Meskende kendisini odaya kapattığını ve yalnızca eşinin maske takarak yemek getirdiğini anlatan Kulaoğlu, şunları kaydetti:
“Küçük çocuğum var 2,5 yaşında. Bir sinema izlemiştim, savaş sineması. Çocuk dolaba saklanıyordu. Annesini ve babasını vurdular. Çocuk dolapta anahtar deliğinden annesinin ve babasının öldüğünü izledi. Ben de motamot çocuğumu anahtar deliğinden izledim. Konutun içerisinde sağa sola gidiyordu. Orada olduğumu katiyetle çocuğuma söylemedim. O beni görmedi. Sarılma olmadı. Çocuğuma ‘ben buradayım’ üzere katiyen bir söz dahi söylemedim. Zira orada olduğumu hissederse, orada olduğumu anlarsa benim yanıma gelmek isteyecek. Kapıyı açmıyorum zati devamlı kapı kilitli duruyordu. Çok sıkıntı bir süreçten geçtim”

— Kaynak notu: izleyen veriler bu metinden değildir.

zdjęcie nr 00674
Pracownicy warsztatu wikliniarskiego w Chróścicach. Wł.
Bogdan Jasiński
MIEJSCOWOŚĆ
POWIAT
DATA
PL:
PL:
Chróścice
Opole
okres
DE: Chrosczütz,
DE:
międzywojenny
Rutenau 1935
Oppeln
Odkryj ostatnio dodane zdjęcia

KORONAVİRÜS KALICI HASAR BIRAKIYOR MU?
Koronavirüse yakalanmadan evvel alkol kullanmadığı ve sigara içmediği için 5 ile 10 kilometre ortasında koşabildiğini söz eden Kulaoğlu, artık ise vücudunun yüzde 60’ını kullanabildiğini, iyileşmesine karşın koşmaktan çok süratli bir formda yürümeye başladığında bile nefesinin kesildiğini anlattı.
Hastanede yatarken bütün hayatının gözünün önünden sinema şeridi üzere geçtiğini, daha sonra iyileşip birinci kez olağan nefes aldığında kendisini yine doğmuş üzere hissettiğini lisana getiren Kulaoğlu, ağır bakımda hekimlerin çok güç kaidelerde çalıştığını belirterek, tüm sıhhat çalışanlarına teşekkür etti.
Bu hastalığın dalga geçilebilecek bir hastalık olmadığını kaydeden Kulaoğlu, insanların maske, ara ve paklık mevzularına dikkat etmesi gerektiğini kelamlarına ekledi.